FANNY VANDEGRIFT was ten years older than her groom, and also a lot more famous. Her family name originally was Van der Grift, they hailed from the Rotterdam district of Charlois, but as is so often the case in America, they turned three words into one, hence Vandegrift. Fanny was a writer, filling columns in the great magazines of her day, such as Scribner’s. Her husband was Robert Louis Stevenson. He soon became famous in his own right as the author of Paradise Island and the creator of Dr Jekyll and Mr Hyde. They got married in San Francisco, and from there they went to honeymoon in the small town of Calistoga.

Calistoga was a paradise, in Napa Valley, with vineyards everywhere, and hot springs. It was getting the attention of Hollywood, where one of the leading directors of the day was also from the Rotterdam area, a few miles south of Charlois, just across the border with Brabant. Ben Sharpsteen’s family came from Willemstad, and from nearby Steenbergen. They were known as Scherpsteen there; a scherpsteen is a file block for a diamond drill. Ben built the Sharpsteen Museum in Calistoga, and filled it with movie mementos.
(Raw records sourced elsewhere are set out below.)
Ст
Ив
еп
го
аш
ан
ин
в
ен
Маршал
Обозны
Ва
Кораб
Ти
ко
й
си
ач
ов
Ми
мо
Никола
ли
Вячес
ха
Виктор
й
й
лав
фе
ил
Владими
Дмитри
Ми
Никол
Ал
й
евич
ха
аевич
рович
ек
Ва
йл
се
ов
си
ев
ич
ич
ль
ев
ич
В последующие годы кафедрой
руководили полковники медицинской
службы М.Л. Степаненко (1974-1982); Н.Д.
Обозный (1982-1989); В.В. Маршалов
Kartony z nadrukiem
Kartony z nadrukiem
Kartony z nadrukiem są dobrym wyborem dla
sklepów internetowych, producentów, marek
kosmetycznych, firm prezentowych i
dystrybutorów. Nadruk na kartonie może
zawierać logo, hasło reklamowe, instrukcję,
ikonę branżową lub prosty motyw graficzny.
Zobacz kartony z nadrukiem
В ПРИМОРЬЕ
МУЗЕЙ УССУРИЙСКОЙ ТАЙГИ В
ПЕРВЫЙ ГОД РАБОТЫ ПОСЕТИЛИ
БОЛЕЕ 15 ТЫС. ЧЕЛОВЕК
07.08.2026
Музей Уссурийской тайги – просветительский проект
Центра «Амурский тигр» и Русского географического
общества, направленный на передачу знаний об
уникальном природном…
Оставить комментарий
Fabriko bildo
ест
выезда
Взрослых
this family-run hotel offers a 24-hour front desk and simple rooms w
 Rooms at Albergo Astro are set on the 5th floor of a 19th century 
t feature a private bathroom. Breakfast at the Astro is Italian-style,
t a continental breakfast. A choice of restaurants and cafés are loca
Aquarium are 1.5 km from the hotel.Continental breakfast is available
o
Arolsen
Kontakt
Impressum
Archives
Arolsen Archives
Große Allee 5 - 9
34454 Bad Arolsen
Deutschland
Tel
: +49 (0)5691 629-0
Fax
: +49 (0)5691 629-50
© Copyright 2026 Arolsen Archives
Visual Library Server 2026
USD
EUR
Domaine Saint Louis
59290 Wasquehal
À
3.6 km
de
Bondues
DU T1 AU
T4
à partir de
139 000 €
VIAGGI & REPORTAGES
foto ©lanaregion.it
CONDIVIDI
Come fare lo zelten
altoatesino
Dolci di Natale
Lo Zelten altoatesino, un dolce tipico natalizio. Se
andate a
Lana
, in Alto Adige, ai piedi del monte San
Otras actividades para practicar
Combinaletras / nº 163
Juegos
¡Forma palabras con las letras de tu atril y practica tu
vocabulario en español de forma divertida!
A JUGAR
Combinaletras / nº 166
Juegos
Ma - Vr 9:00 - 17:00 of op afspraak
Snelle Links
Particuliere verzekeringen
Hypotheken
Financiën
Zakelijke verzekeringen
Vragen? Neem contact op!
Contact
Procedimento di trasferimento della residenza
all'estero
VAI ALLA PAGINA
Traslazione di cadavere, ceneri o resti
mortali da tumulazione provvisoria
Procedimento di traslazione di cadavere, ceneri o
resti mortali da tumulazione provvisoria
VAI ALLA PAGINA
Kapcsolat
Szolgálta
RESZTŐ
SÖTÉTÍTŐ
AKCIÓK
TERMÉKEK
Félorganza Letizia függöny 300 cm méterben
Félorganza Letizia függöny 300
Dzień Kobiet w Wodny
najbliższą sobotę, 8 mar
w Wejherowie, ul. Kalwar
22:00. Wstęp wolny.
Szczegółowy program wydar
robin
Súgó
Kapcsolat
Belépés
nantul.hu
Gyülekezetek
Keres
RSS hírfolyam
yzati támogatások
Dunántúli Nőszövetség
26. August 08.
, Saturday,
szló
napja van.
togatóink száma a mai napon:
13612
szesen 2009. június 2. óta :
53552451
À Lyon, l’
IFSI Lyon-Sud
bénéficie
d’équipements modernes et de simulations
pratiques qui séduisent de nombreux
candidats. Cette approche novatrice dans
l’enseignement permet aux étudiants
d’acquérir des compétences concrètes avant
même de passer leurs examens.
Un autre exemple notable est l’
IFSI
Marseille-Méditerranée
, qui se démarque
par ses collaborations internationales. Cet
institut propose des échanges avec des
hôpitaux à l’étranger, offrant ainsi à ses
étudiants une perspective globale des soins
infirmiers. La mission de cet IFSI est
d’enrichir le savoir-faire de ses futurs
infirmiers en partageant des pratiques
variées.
HE BECAME well-known through the Disney cartoon Dumbo, about the little elephant with the giant ears that enable him to fly. He had the final responsibility, as supervising director, and Disney instructed him to keep spending under control. It worked out. He cut back on background details and on which drawing supplies to use. No oil paint, for example, but watercolor. You can see it, even eighty years later, but it makes no difference. The story is timeless, the film was a huge success, and Sharpsteen’s name was established for good. Pinocchio, Cinderella, Alice in Wonderland – all Sharpsteen cartoons. He won an Oscar.

You can find Ben Sharpsteen’s grave in Calistoga. Not Fanny Vandegrift’s. Her marriage to Robert Stevenson did not last long, he was unhealthy and died young. Fanny hooked up with a much younger man, twenty years younger than her own daughter, but when she herself died, she had her ashes placed on a volcano in Samoa, next to Stevenson’s. The much younger companion then married the daughter.